#014:空虚な(あるいは、簡単じゃないか)
「『アイドル』とはその……あの車とかでエンジンを……」
僕の言葉を遮り、
「いや?」
「古代の偶像崇拝に代表される……」
「いや、いわゆる『アイドル』だ。世間一般的に意味するところのな」
僕の言葉を遮り、アオナギが言う。ですよね。でもダメとそれが僕の頭の中ではうまく結びつかない。
「……ダメ業界に『萌え』の概念を持ち込んだ先駆者『初摩アヤ』。ダメをポジティブなものとしてキャッチーな歌に乗せた『D-ポップ』のカリスマとして幾多の信者を有するディーヴァ『葉風院ミコト』。『ドジっ娘』から半歩ダメに踏み込んだ絶妙の『合法ダメロリ』を標榜する『お兄ちゃん系』最大派閥『C-ブランド』など、今やダメ界はそいつらの色に染められていると言って過言じゃねえ」
いっぱい色んなのが出てきたけど、ふーんふーんとしか言えんわー。
「やつらの大衆に媚びるやり口……俺っちにはどうとも許せねえんでげすぜ」
左隣の丸男はまた一点を見つめて怒りに体を震わせている。今日も顔面一帯が赤黒い。
「しかし無視できないのも現状。特に溜王戦は一発トーナメントだ。少年の実力が外面だけでうまく評価されず、沈んじまったら目も当てられねえ」
外見に自信がないのは確かだけど、何かもうダメから遠ざかっていってませんか?本質に戻らないと。

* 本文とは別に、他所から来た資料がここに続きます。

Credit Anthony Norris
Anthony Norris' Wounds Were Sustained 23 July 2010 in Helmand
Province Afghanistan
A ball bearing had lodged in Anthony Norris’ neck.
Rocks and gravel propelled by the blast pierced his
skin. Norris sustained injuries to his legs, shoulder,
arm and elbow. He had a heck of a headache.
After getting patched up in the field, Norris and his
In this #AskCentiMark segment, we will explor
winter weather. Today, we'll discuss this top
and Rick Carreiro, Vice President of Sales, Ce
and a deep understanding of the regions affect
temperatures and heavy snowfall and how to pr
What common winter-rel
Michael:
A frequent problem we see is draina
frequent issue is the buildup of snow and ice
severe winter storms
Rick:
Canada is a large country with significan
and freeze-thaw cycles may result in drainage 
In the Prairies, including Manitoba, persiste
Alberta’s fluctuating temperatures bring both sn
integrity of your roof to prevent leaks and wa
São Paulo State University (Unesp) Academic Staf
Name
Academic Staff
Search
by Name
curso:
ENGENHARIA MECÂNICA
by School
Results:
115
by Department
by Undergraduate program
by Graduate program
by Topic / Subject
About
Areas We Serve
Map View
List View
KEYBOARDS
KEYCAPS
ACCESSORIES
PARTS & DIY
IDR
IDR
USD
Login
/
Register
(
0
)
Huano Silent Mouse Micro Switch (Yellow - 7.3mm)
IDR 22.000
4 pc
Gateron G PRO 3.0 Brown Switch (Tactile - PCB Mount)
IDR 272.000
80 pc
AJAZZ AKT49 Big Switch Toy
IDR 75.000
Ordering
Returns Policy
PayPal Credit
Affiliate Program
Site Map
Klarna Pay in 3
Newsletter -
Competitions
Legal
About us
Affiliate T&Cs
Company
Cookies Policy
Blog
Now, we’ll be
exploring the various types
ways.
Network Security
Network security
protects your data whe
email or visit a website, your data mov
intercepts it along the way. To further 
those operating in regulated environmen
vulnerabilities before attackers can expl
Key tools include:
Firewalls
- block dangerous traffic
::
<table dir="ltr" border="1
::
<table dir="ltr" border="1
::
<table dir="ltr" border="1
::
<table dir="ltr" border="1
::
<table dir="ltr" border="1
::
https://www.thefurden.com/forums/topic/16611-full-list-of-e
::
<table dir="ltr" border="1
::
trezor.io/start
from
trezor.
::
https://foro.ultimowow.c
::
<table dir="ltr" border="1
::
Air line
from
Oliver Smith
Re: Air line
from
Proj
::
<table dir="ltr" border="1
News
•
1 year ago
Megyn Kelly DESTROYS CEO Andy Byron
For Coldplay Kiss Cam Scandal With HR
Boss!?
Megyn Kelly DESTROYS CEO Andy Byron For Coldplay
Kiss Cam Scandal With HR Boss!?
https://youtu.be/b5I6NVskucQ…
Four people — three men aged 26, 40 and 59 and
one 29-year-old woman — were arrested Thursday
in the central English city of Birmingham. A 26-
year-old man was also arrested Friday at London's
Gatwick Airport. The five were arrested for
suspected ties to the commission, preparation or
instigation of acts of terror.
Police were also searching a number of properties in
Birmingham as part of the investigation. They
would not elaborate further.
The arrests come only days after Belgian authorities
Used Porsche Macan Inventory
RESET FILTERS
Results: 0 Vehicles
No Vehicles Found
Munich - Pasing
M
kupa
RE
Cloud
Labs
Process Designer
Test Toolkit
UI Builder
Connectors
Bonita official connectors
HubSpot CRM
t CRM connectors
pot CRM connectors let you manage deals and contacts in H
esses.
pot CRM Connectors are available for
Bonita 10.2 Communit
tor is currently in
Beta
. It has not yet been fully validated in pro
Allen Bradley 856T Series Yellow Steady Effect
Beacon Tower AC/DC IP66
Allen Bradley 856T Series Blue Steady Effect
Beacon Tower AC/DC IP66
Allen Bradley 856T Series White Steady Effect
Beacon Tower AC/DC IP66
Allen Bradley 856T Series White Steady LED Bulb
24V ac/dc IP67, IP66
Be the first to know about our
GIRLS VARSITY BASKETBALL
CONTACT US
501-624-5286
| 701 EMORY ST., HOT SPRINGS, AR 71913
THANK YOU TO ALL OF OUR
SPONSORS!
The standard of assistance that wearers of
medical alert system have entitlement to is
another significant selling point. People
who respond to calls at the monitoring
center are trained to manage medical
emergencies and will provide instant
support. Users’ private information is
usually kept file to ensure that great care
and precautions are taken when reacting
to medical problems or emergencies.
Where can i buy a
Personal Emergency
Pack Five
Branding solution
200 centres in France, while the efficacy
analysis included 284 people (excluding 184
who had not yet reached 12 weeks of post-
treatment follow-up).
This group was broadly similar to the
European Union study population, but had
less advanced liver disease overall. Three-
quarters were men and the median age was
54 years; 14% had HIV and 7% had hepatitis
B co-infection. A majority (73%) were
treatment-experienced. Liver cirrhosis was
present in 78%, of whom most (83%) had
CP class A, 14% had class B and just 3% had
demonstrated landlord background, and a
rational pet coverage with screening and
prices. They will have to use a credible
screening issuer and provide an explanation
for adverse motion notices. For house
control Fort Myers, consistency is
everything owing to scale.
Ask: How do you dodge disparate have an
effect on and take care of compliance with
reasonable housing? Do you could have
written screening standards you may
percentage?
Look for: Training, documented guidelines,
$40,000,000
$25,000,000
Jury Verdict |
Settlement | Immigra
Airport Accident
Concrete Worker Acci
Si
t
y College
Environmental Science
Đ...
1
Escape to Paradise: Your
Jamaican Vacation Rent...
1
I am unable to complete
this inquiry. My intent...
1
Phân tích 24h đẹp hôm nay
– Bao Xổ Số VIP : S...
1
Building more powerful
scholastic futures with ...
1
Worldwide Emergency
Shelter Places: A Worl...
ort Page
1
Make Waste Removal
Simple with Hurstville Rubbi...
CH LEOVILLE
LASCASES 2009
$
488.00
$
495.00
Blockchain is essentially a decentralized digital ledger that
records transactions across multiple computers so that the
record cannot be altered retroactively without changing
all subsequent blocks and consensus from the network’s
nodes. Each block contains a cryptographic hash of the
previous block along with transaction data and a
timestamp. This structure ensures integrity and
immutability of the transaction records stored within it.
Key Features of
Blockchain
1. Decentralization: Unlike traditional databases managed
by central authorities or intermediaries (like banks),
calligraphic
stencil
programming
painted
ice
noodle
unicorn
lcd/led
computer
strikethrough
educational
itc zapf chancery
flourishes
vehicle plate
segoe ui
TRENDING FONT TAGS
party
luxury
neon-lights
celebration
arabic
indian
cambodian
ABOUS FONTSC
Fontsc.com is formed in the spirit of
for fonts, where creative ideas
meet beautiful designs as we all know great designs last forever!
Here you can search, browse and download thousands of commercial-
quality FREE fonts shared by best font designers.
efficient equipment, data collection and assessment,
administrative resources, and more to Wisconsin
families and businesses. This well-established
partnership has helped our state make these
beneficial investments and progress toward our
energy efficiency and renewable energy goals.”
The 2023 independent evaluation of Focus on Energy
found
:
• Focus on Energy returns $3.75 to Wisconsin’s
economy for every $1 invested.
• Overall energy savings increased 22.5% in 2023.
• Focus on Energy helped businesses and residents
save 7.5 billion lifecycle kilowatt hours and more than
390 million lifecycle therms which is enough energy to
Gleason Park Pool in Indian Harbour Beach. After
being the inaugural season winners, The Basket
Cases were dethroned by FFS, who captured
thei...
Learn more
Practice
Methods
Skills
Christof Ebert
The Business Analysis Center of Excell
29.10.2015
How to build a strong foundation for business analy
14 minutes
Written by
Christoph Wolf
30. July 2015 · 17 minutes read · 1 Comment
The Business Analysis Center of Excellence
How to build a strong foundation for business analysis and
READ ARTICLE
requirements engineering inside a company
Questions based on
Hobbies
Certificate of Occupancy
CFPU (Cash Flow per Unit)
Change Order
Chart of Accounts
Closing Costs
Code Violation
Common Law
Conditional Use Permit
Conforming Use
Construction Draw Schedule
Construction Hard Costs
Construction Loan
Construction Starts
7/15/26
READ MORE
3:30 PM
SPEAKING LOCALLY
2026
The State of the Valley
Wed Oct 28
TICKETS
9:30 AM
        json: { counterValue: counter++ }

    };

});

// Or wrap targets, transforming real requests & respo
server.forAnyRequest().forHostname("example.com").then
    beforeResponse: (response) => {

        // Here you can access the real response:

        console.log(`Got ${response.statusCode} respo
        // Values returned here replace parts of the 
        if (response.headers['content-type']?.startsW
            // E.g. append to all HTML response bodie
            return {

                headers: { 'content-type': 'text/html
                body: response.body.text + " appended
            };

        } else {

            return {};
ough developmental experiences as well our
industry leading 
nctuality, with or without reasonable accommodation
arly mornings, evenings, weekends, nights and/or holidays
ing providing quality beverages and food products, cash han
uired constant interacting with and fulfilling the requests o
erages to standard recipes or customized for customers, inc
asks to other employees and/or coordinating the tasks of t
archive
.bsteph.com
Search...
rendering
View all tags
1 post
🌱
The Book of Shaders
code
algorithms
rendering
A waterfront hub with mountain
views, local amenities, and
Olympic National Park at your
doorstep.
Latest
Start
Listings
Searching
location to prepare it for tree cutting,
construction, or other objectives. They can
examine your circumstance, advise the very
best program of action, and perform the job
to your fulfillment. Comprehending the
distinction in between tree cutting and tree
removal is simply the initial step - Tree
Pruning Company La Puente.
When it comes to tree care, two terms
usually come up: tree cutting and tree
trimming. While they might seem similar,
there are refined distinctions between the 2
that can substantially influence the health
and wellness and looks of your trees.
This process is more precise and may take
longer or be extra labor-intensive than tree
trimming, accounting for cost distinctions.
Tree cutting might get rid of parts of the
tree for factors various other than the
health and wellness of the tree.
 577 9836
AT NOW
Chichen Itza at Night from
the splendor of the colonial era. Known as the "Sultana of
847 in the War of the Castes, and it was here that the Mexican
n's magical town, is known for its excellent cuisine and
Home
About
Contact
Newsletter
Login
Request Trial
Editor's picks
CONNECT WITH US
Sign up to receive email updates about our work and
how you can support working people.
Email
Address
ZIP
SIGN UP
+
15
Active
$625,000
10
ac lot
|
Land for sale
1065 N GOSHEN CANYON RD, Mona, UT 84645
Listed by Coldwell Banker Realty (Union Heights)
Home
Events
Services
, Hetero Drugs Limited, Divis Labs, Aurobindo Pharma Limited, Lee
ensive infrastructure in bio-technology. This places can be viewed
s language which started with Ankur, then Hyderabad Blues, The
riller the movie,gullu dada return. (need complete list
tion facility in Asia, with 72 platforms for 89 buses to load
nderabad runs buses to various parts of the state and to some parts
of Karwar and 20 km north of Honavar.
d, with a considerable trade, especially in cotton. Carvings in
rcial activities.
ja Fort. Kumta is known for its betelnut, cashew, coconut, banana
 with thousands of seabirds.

「そこで現状を逆手に取り、俺らもアイドル路線で討って出る」
本質ー!! アオナギはくっくと笑みを浮かべるとグラスに手を伸ばした。
「いやいやいや、かけ離れてますよね? ジャニーズとかそういう要素、カケラも無いですって」
無駄とは思いつつ反論をしてみる。当の僕はのっぺりとして、薄ぼんやりとした特徴のない顔だ。とてもじゃないけど……
「盛るのさ」
またも僕の発言を手のひらでいなすと、アオナギはそう言い放った。
「盛って盛って、強烈なインパクトを初見にてぶちかます。『ファーストインパクト:ミサキちゃん計画』、ここに発動を宣言する」
アオナギの支離滅裂な宣言に、丸男だけが両腕を振り上げて、うぉぉぉとか言ってるけど、いやいやいや、混沌じゃないか、これ。